I will admit that years ago, I once was a news junkie. Upon entering my car, I would turn on the news and hear the dribble of the talking heads, and I would even believe some of it. Boruch Hashem, over the last decades, I have had the ability to listen in my car to much more meaningful audibles through the advent of prolific shiurim that are available through my phone and car speaker.
I was never a music aficionado, and with all due respect to Reb Abish and all the wonderful singers, a geshmakeh daf with reid, especially by Reb Sruly Bornstein, now most often fills my car speakers on longer hauls. My wife sometimes has to sit through complicated exegeses about tzoras achos isha and other yibum-oriented pilpulim on the long trips to Lakewood, but we both admit that it beats the news reports and talk radio any time.
However, I must admit that when the top of the hour comes, I have not overcome the desire to push the button on the console that has the word “radio” etched on the metal. After all, I can justify my hearing five minutes of headline news. I excuse myself, rationalizing that it’s a holdover from the traffic and weather reports that come at two minutes before the hour.
Last week, at 5:58 p.m., I turned away from what was true news to hear the first sixty seconds of fake news. Quite often, unlike the rest of the news, traffic and weather often contain bits of truth. This time, the newscaster was accurate. The Belt Parkway was backed up from Kennedy to Erskine Street, and it was pouring in the city. I could confirm that, as I was in the car.
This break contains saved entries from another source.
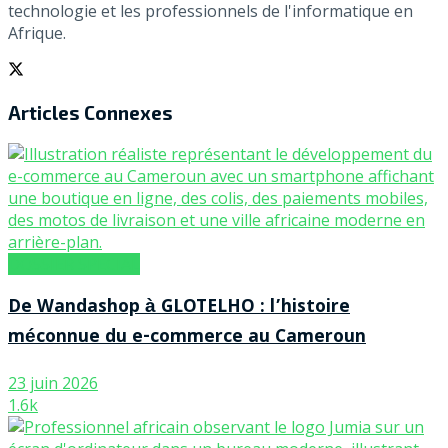
technologie et les professionnels de l'informatique en
Afrique.
Articles
Connexes
DOSSIER SPÉCIAL
De Wandashop à GLOTELHO : l’histoire
méconnue du e-commerce au Cameroun
23 juin 2026
1.6k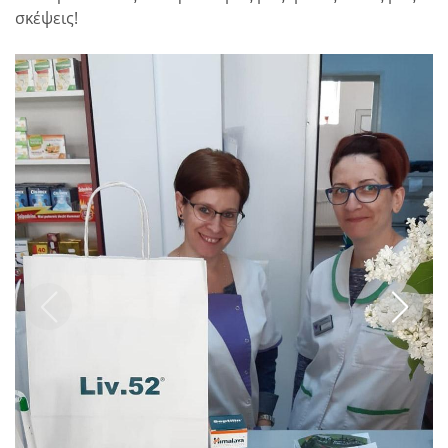
σκέψεις!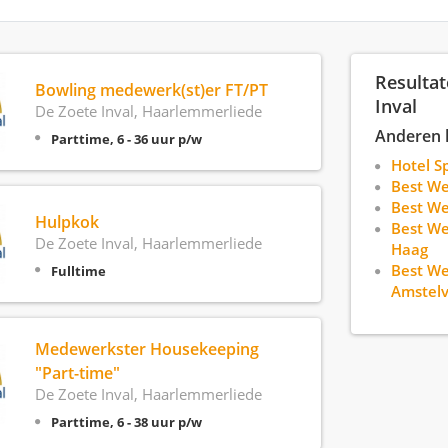
Resultat
Bowling medewerk(st)er FT/PT
Inval
De Zoete Inval, Haarlemmerliede
Anderen 
Parttime, 6 - 36 uur p/w
Hotel S
Best We
Best W
Hulpkok
Best We
De Zoete Inval, Haarlemmerliede
Haag
Best We
Fulltime
Amstel
Medewerkster Housekeeping
"Part-time"
De Zoete Inval, Haarlemmerliede
Parttime, 6 - 38 uur p/w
Then came the ding, with the ominous tones of the broadcasters that are orchestrated for us to sit on the edge of our seats as they announce the end of the world. What were the top news stories of the United States of America on the 6:00 news?
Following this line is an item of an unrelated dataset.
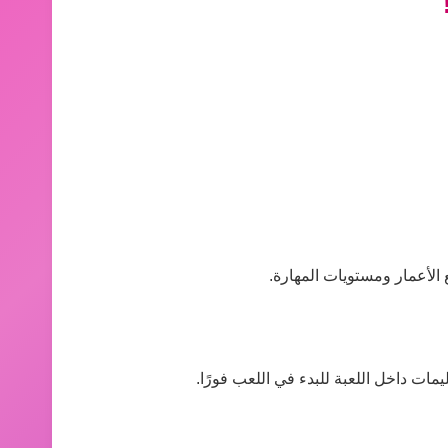
الأعمار ومستويات المهارة.
مات داخل اللعبة للبدء في اللعب فورًا.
There were two. The first one was that according to an assistant White House staffer, on January 6th, 2020, President Trump was returning from the rally at the Capitol. He was so upset that his drivers were turning him around away from the infamous rally and heading back toward the White House that he allegedly grabbed the steering wheel of the car and told his driver to go back toward those who were rallying in his favor. I don’t know how this news will affect the state of the country, but it made top billing.
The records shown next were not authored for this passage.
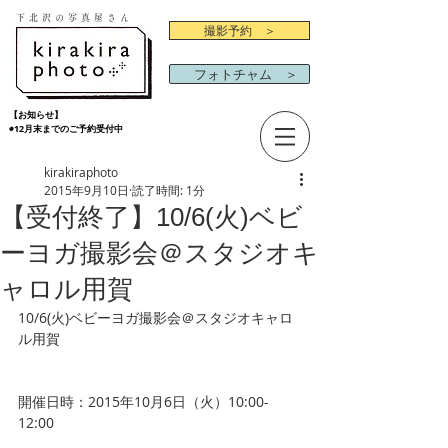
下北沢の写真屋さん
撮影予約 ＞
フォトチャム ＞
【お知らせ】
◉12月末までのご予約受付中
kirakiraphoto
2015年9月10日
読了時間: 1分
【受付終了】10/6(火)ベビ
ーヨガ撮影会＠スタジオキ
ャロル用賀
10/6(火)ベビーヨガ撮影会＠スタジオキャロ
ル用賀 
開催日時：2015年10月6日（火）10:00-
12:00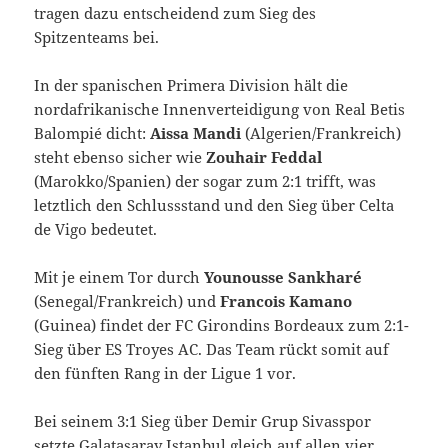
tragen dazu entscheidend zum Sieg des
Spitzenteams bei.
In der spanischen Primera Division hält die
nordafrikanische Innenverteidigung von Real Betis
Balompié dicht:
Aissa Mandi
(Algerien/Frankreich)
steht ebenso sicher wie
Zouhair Feddal
(Marokko/Spanien) der sogar zum 2:1 trifft, was
letztlich den Schlussstand und den Sieg über Celta
de Vigo bedeutet.
Mit je einem Tor durch
Younousse Sankharé
(Senegal/Frankreich) und
Francois Kamano
(Guinea) findet der FC Girondins Bordeaux zum 2:1-
Sieg über ES Troyes AC. Das Team rückt somit auf
den fünften Rang in der Ligue 1 vor.
Bei seinem 3:1 Sieg über Demir Grup Sivasspor
setzte Galatasaray Istanbul gleich auf allen vier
The second item was mentioned as if it was somewhat trite in comparison. That was a story of more than 50 migrants who were found murdered by being locked in a boiling hot truck, suffering away in the Texas heat, while the smugglers who brought them here illegally went their merry way to let them die.
According to the way I heard it, the newscaster did not intone the same deadly severity as he did when talking about the president wanting to turn his car around.
I don’t know who creates the priorities in the news reporting and what the priorities are. If 53 children or even adults were mass murdered by a gun, that certainly would have been the top story. That would be a story about the danger of guns. However, if a Latino smuggler killed them, well, that is just people killing people, certainly not as newsworthy as a fight over a steering wheel.
Highlighting murders through immigrant smuggling might quell the enthusiasm for reckless border breaches. That’s not a real story. It gets shifted to the back pages or broadcast after the Kars 4 Kids commercial in a newscast. There are so many takeaways that got me thinking, and I’m not sure which one I should pontificate about this week.
There are two ways to analyze the import of this outlandish piece of news. I will not choose to analyze the inherent triviality of its insignificance.
Basically, a person who was very upset felt that he was spurned illegally. There was a large group of people who concurred with his views who were protesting on his behalf somewhat raucously. The pained individual simply wanted to join his supporters in the way that many protesters are joined by the spearhead of their cause. This individual, who I admit is not the epitome of sterling character, calmness, and middos tovos, was being forced to leave the group that so heartedly supported him. He did not want to leave and was quite adamant that he wanted to return to the gathering of his supporters. I don’t know where and how this comes in to the relevance of criminality and something called an alleged “insurrection,” and I certainly don’t understand why this particular piece of news rates top billing over the murder of more than 50 people in a refrigerated car in Texas.
I don’t know why these types of stories and the ongoing tararam about them takes precedence over the countless murders going on together with mayhem in the streets of major cities, like New York, Chicago and Los Angeles, where crime is rampant and inflation is out of control.
It reminds me of the story of the fellow who was driving his old jalopy laden with merchandise to the flea market fair. He would usually spend a week there selling the wares that he had piled up in the back of his old station wagon. It would get him through a few months.
However, about five miles away from the great fair, his car broke down. The steering wheel just would not move. Being slightly handy, he attempted to fix it himself. He tried to replace the belts, patch leaking fluid, and address a host of other issues. Meanwhile, the fair was starting and passersby were offering him lifts. One or two even offered to take the whole load. The man ignored them. His focus now was on the steering wheel. And until he resolved that problem, there could be ten fairs to attend that would come and go. Of course, by the time the car got fixed, the flea-market was closed.
In a country rife with monumental crises of division, vice and violence, it’s a shame that the powers that influence most Americans are steering them toward the wheel that just spins.